READING PASSAGE |
The text in this section probably came from an official Soviet textbook or encyclopedia.

Capitalism developed into imperialism at the beginning of the 20th century. Lenin defined it as follows: " Imperialism is capitalism at that stage of development at which the dominance of monopolies and finance capital is established; in which the export of capital has acquired pronounced importance; in which the division of the world among the international trusts has begun, in which the division of all territories of the globe among the biggest capitalist powers has been completed." [5]

The inception of monopolies was objectively prepared for by changes in capitalist production. The development of machine industry, the increase in the scale of production and the emergence of new industries bring a concentration of production in large enterprises employing a considerable share of the workers occupied in the relevant branch and turning out the major part of its produce. Joint-stock companies, which promoted the centralisation of capital, also enhanced the appearance of large companies. The concentration of production and the concentration and centralisation of capital reach a level at which a single company (trust) or a group of companies which conclude an agreement (syndicate or cartel) can establish its own rules on the market and fix monopoly prices, since they turn out a considerable part of the total output of a certain product. Thus, the capitalism of free competition is replaced by monopoly capitalism. Monopolisation is accompanied by a concentration and centralisation of banking capital, and a small group of banks and other financial institutions come to the fore; they concentrate credits, insurance, payments and settlement and other financial operations in their own hands. The emergence of monopolies in industry and of large banks inevitably results in a merging of industrial and banking capital and the formation of finance capital, which is the highest form of concentration and centralisation of capital; the richest owners of capital establish their domination over the economies of the main capitalist countries. Finance capital is embodied in the financial oligarchy, the upper crust of the bourgeoisie, controlling industry, trade, the banks, etc.

TASK SET |
**A.** Using the imperialism passage, decide whether each statement agrees with it. Answer yes or no, and quote the exact words that decide it.
(i) Joint-stock companies helped centralize capital.
(ii) Lenin's definition says the division of the globe's territories among the biggest capitalist powers had only begun.
(iii) Finance capital arises when industrial and banking capital merge.
**B.** Please explain, in one to three sentences and based on the imperialism passage, why a single trust or a syndicate or cartel is able to set its own market rules and fix monopoly prices.
**C.** According to the imperialism passage, in what is finance capital embodied?

RECORD SET |
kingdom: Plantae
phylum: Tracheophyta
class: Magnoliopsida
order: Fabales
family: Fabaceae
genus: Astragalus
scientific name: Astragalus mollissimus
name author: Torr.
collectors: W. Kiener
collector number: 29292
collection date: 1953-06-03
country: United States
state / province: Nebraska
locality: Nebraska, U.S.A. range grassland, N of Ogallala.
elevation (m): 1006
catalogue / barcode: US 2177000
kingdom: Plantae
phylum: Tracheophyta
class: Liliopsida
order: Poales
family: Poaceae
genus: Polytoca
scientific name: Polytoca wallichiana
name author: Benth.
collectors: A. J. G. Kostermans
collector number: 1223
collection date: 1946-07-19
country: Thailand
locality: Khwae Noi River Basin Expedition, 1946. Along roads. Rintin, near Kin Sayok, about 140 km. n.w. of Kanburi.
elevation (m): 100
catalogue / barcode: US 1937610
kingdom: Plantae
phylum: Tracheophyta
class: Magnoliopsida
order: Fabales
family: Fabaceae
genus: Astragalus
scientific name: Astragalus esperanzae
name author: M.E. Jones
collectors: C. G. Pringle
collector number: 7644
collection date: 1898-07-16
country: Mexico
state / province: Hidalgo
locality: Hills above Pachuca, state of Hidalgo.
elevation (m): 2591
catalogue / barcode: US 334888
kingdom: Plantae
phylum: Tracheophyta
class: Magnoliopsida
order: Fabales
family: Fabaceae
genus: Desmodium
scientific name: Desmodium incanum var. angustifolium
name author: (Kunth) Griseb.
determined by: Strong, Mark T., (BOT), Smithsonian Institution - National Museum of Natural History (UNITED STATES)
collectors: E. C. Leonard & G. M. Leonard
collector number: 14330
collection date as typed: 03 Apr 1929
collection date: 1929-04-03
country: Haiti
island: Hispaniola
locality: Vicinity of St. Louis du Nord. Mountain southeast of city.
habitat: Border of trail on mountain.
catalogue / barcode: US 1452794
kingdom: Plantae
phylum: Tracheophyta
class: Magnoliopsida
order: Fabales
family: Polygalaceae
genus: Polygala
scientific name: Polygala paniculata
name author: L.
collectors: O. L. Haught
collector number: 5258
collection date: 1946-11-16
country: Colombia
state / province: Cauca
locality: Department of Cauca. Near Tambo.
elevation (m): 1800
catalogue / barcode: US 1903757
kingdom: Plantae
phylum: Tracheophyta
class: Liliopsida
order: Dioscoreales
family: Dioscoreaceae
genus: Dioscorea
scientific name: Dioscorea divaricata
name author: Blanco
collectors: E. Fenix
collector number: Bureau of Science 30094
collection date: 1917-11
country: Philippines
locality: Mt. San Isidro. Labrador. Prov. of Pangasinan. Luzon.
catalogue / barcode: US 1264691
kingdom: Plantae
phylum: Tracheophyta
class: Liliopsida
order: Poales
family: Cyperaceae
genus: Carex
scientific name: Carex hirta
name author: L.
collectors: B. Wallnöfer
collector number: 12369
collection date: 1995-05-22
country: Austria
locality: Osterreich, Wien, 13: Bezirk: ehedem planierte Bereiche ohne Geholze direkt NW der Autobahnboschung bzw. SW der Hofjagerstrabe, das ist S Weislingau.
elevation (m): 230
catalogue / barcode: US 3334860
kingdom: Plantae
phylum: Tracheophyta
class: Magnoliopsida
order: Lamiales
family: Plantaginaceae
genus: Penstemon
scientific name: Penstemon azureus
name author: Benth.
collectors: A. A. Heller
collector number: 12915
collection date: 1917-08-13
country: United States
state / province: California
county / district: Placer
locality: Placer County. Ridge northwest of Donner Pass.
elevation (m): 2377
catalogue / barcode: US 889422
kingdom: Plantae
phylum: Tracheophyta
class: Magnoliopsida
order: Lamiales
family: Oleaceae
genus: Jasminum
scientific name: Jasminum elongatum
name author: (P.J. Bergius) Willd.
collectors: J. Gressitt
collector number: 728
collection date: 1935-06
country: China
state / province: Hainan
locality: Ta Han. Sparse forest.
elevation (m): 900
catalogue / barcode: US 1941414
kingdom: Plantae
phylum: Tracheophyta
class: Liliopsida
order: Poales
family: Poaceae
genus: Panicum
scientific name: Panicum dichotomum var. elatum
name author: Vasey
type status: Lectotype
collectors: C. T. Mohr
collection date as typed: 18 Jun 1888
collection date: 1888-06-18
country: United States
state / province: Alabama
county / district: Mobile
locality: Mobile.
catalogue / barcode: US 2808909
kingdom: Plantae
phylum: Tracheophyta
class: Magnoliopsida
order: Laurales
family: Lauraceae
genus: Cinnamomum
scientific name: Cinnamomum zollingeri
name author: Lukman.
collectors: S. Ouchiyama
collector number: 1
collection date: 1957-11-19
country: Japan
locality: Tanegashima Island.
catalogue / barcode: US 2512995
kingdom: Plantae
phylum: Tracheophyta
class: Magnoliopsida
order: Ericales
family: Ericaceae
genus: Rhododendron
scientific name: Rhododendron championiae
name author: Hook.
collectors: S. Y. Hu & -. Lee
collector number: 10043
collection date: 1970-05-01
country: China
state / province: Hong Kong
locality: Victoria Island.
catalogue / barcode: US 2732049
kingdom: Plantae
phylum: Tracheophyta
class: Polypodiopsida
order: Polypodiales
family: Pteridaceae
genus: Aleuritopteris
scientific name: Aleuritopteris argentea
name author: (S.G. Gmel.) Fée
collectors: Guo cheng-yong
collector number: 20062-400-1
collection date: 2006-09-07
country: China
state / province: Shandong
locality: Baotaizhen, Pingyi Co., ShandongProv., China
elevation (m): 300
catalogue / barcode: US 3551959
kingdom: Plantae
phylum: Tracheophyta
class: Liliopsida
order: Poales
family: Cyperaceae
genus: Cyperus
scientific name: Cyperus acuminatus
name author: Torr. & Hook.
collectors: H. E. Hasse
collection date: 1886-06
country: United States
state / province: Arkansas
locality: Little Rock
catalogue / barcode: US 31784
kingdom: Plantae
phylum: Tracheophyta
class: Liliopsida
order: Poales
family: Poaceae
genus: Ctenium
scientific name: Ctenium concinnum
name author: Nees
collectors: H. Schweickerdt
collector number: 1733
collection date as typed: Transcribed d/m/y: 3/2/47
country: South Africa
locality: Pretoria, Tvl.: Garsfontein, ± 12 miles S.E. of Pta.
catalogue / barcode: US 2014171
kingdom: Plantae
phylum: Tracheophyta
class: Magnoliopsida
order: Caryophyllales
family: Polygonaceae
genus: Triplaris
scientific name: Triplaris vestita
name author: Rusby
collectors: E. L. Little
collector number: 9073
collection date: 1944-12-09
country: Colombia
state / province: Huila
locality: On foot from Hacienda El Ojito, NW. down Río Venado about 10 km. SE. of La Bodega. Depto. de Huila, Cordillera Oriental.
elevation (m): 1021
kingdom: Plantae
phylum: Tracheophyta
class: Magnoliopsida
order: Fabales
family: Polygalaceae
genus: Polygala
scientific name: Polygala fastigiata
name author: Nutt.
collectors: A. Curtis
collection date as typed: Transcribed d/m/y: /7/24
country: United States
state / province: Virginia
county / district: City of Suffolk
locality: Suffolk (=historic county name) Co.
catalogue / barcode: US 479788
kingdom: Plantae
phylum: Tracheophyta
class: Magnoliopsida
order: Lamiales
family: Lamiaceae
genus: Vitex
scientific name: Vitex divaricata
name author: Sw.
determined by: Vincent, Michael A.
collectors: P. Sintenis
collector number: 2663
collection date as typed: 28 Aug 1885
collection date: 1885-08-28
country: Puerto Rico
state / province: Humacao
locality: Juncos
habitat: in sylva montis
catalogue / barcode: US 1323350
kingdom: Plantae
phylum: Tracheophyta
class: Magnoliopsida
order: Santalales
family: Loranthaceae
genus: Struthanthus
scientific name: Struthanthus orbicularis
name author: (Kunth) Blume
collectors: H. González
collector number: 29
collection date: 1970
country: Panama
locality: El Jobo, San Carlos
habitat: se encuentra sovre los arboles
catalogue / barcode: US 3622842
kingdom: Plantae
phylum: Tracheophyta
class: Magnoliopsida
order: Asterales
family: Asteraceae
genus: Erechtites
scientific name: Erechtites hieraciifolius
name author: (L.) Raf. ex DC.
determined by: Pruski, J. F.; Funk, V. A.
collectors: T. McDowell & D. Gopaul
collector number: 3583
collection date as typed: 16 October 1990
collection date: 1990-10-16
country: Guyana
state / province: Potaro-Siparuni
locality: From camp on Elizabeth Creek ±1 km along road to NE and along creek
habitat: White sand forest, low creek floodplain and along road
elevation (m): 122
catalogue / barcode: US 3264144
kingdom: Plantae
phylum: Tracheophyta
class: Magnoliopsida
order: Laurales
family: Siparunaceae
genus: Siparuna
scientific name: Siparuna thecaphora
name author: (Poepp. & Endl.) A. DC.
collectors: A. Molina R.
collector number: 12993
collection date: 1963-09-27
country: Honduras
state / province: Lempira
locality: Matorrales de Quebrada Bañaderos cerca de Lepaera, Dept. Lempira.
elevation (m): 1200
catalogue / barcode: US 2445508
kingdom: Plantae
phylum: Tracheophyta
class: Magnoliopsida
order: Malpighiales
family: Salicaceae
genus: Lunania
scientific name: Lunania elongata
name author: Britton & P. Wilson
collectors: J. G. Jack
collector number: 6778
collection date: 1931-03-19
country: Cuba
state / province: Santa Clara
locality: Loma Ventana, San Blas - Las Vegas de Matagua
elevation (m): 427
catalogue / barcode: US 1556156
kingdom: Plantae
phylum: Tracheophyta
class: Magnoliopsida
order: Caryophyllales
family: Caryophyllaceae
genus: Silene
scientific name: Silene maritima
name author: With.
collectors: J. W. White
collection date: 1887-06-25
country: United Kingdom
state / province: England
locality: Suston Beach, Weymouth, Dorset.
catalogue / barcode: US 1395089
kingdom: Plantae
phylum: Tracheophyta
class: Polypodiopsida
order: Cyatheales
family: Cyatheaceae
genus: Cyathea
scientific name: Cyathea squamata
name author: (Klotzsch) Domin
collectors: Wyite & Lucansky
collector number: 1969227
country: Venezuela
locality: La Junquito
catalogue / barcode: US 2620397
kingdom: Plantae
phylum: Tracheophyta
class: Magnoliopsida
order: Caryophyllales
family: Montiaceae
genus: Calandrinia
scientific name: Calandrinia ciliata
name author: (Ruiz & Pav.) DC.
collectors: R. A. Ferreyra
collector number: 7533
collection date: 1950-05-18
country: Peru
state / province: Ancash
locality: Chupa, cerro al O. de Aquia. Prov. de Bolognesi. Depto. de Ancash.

OUTPUTS FOR THE TASKS |
**A.**
(i) Yes: "Joint-stock companies, which promoted the centralisation of capital"
(ii) No: "the division of all territories of the globe among the biggest capitalist powers has been completed"
(iii) Yes: "The emergence of monopolies in industry and of large banks inevitably results in a merging of industrial and banking capital and the formation of finance capital"

**B.** A trust, or a group of companies bound by an agreement, can set its own market rules and fix monopoly prices because it turns out a considerable part of the total output of a certain product. This position results from the concentration of production and the concentration and centralization of capital.

**C.** It is embodied in the financial oligarchy, the upper crust of the bourgeoisie, which controls industry, trade, the banks, etc.